A incorporação pelo Senado de uma mudança que permite a substituição tributária para setores como cigarros e bebidas deve ser discutida ainda com o Ministério da Fazenda. A substituição tributária é um mecanismo que transfere a responsabilidade pelo pagamento de um imposto para um contribuinte anterior na cadeia produtiva.

A reportagem apurou que esse foi um pedido feito por todos os governadores. A avaliação deles é de que o mecanismo é eficiente para o combate à sonegação.

Especialistas apontam, porém, que a substituição tributária vai no sentido oposto da simplificação do sistema, que é a espinha dorsal da proposta. Segundo tributaristas, o mecanismo torna a vida das empresas mais complexa, ainda mais se houver incentivos fiscais. Isso porque, para fazer o recolhimento de impostos em uma única etapa, é preciso fazer uma estimativa sobre as operações seguintes na cadeia produtiva.

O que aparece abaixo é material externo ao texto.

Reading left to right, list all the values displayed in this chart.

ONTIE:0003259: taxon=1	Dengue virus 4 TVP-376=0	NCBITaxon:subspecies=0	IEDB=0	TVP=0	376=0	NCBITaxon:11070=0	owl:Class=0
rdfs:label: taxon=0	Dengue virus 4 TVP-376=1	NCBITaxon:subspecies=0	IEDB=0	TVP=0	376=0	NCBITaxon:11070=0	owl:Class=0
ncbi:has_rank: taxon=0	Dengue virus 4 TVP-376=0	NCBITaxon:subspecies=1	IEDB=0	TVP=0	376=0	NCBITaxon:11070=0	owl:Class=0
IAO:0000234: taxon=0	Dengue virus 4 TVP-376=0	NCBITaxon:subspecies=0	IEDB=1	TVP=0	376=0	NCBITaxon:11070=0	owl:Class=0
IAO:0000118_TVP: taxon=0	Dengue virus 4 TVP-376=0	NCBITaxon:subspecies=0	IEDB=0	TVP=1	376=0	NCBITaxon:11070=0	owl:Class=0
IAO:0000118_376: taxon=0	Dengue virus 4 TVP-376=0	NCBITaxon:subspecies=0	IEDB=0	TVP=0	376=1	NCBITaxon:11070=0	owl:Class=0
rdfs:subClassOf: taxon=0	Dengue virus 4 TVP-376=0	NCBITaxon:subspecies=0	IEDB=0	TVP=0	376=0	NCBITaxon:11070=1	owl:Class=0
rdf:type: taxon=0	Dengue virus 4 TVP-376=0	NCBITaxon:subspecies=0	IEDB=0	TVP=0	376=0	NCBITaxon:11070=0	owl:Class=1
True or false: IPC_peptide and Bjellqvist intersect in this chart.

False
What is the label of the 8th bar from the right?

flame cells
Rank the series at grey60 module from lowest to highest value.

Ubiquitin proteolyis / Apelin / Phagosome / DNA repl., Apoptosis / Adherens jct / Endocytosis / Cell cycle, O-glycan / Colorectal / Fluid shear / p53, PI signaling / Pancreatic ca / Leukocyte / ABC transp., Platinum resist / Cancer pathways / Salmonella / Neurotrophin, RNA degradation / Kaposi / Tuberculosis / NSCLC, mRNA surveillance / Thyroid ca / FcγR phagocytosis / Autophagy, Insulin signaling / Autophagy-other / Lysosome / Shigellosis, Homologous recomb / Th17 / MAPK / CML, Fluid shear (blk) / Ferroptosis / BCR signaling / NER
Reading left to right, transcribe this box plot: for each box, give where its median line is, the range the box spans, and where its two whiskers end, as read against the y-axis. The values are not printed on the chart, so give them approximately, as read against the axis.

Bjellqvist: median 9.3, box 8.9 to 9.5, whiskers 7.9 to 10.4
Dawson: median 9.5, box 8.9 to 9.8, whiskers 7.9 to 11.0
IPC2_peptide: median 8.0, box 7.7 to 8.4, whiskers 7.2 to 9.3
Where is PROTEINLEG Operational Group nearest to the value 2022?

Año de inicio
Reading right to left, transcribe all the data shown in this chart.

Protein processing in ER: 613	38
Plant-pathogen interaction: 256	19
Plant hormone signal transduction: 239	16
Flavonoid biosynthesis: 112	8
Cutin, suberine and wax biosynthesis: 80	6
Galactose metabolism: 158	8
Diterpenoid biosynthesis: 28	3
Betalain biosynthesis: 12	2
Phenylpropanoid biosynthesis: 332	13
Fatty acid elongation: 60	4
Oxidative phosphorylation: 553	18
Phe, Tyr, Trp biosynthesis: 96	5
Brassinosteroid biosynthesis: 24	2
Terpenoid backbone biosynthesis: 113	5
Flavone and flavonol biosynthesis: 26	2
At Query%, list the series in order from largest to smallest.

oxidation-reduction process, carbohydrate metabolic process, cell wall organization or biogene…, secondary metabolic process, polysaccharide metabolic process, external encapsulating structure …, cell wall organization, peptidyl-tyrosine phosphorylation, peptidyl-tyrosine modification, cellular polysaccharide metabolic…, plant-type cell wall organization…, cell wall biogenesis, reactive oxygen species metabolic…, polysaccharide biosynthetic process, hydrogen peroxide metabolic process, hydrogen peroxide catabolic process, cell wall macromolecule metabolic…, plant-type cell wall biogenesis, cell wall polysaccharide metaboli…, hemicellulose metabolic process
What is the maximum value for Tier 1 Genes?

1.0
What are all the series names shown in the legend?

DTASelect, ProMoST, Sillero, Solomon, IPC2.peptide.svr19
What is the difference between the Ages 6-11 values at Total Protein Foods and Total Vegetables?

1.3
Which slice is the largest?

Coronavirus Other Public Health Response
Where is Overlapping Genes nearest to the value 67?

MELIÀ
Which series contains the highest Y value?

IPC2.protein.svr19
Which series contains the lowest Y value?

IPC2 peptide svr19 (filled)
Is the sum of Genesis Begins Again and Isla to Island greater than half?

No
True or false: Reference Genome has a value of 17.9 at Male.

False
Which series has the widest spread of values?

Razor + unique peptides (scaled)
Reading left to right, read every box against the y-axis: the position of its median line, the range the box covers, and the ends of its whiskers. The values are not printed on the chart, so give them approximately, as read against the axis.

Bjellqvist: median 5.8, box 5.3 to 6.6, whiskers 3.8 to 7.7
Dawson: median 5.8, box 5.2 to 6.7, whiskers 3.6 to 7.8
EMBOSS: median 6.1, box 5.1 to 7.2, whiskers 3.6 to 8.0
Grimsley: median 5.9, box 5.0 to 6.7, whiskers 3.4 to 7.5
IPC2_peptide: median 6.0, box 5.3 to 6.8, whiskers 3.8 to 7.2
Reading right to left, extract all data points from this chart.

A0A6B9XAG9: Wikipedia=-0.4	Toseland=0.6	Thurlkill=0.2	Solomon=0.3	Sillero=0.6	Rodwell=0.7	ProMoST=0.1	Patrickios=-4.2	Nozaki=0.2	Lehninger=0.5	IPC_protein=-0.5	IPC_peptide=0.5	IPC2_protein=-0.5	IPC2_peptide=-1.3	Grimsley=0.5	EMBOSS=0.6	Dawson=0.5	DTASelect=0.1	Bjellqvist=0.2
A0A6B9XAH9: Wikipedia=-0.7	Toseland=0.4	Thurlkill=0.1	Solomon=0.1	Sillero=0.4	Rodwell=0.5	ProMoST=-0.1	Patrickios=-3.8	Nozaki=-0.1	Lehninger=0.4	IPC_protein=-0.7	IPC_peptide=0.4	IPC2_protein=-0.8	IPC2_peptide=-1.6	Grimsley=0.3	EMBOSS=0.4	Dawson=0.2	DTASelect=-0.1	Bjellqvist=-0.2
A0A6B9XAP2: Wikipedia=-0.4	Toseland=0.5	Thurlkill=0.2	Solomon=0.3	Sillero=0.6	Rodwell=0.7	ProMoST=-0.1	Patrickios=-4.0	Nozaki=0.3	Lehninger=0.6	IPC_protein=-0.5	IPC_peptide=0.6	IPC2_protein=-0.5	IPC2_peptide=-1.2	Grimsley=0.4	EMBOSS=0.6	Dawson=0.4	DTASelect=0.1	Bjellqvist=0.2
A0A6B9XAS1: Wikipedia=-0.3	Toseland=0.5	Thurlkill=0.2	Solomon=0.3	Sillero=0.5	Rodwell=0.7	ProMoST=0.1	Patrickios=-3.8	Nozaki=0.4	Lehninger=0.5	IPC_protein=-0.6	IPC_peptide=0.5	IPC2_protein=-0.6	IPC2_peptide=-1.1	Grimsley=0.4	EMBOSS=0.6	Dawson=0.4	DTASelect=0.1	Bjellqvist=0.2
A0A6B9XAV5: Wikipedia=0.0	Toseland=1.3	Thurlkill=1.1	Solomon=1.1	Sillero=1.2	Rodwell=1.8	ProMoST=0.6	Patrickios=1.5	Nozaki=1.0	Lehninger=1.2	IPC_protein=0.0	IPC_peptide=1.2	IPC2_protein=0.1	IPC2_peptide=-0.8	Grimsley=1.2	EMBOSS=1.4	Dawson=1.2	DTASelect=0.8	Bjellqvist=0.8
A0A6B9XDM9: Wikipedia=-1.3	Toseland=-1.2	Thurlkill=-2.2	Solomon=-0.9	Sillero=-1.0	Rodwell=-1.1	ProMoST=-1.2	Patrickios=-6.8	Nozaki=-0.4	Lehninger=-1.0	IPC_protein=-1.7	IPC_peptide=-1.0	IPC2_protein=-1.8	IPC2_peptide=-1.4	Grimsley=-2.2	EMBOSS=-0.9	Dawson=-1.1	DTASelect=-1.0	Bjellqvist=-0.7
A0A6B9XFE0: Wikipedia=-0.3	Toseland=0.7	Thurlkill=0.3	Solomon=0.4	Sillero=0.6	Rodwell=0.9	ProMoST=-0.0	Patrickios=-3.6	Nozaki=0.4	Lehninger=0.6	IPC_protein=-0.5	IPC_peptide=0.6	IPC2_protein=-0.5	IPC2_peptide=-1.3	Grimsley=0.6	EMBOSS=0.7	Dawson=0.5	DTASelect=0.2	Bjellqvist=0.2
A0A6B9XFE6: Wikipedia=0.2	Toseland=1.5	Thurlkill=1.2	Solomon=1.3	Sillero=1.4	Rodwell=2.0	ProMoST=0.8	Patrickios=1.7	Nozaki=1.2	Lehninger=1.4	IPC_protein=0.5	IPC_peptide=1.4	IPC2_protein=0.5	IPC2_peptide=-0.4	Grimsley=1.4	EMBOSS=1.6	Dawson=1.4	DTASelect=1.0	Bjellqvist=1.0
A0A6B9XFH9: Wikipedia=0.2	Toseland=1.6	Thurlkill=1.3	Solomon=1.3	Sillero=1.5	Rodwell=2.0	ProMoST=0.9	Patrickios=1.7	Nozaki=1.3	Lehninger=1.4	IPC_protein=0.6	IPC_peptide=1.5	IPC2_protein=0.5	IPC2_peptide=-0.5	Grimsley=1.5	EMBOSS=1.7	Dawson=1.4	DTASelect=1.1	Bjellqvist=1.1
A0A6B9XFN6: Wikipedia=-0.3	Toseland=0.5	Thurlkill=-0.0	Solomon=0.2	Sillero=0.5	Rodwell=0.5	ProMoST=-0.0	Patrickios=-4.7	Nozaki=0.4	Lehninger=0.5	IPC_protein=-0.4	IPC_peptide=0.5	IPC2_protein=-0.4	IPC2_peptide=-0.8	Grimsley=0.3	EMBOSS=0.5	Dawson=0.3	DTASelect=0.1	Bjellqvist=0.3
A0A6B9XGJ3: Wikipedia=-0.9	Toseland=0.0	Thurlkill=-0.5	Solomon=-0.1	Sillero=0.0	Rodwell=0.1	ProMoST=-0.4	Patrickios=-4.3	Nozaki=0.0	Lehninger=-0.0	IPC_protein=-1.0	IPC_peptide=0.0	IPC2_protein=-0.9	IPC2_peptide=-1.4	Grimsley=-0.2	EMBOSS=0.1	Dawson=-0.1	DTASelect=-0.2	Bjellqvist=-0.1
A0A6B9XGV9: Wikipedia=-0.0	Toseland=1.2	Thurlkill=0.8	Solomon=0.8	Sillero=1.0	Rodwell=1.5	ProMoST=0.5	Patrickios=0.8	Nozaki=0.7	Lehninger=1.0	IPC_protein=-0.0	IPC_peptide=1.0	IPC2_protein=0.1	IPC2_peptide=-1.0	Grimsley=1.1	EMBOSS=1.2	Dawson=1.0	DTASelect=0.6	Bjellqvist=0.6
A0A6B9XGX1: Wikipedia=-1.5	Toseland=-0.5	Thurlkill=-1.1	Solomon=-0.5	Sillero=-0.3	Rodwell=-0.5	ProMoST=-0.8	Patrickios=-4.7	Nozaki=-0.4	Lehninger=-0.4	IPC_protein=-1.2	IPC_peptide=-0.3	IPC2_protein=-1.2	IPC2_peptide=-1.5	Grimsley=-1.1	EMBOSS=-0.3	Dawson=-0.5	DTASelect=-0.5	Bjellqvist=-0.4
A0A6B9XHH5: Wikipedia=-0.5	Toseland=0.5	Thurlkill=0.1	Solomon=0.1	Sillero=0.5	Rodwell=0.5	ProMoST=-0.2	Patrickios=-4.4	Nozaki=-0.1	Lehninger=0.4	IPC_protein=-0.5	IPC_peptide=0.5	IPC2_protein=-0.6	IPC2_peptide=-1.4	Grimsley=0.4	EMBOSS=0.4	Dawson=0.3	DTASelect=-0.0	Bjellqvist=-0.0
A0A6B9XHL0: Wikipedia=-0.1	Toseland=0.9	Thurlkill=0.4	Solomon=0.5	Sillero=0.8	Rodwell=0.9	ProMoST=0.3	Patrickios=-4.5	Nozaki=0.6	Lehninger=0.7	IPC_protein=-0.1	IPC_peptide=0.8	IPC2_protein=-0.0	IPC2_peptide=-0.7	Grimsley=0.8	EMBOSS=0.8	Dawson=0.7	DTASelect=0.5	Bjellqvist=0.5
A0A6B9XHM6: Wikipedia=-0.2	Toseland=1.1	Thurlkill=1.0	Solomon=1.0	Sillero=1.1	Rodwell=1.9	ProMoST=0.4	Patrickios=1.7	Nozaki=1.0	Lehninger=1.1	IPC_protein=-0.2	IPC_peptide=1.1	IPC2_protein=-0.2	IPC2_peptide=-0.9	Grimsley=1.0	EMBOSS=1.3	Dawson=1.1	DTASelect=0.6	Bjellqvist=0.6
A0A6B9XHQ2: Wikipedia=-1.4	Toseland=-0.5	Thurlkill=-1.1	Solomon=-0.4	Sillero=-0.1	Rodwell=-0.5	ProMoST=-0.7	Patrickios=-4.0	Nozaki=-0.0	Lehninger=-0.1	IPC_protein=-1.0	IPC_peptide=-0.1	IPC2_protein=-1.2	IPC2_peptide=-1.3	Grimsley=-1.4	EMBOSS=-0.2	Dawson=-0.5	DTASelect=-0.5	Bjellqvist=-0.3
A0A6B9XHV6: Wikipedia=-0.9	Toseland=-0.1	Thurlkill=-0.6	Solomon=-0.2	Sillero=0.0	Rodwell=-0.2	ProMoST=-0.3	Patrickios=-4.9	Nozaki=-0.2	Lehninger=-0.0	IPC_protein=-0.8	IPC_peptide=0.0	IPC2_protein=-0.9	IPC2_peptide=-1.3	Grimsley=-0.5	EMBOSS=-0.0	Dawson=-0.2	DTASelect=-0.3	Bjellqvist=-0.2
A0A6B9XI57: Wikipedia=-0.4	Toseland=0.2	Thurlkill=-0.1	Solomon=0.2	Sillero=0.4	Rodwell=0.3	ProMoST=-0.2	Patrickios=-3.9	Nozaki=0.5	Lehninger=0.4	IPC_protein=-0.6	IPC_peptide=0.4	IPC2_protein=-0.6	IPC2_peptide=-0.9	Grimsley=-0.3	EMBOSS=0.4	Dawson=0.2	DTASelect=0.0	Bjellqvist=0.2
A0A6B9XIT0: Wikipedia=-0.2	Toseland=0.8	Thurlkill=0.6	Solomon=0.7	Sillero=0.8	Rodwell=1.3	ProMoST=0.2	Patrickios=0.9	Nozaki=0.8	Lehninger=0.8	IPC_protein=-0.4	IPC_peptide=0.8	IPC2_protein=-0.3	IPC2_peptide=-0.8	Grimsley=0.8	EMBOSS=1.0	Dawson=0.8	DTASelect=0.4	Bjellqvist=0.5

“A substituição tributária adiciona muita complexidade ao sistema tributário. Da forma proposta no PLP 68 (projeto aprovado no Senado), implicaria recolhimentos antecipados do IBS e da CBS na cadeia, o que exigiria cálculos estimados, com base em pautas, que podem não refletir as operações reais”, afirma Breno Vasconcelos, sócio de Mannrich e Vasconcelos Advogados e professor do Insper. “Isso demanda muito tempo das empresas com apuração, verificação posterior do valor efetivo da operação e apresentação de pedidos de ressarcimento, quando o valor estimado fica superior ao efetivo, contrariando os princípios de simplicidade e eficiência que o novo regime tributário busca promover”, acrescentou.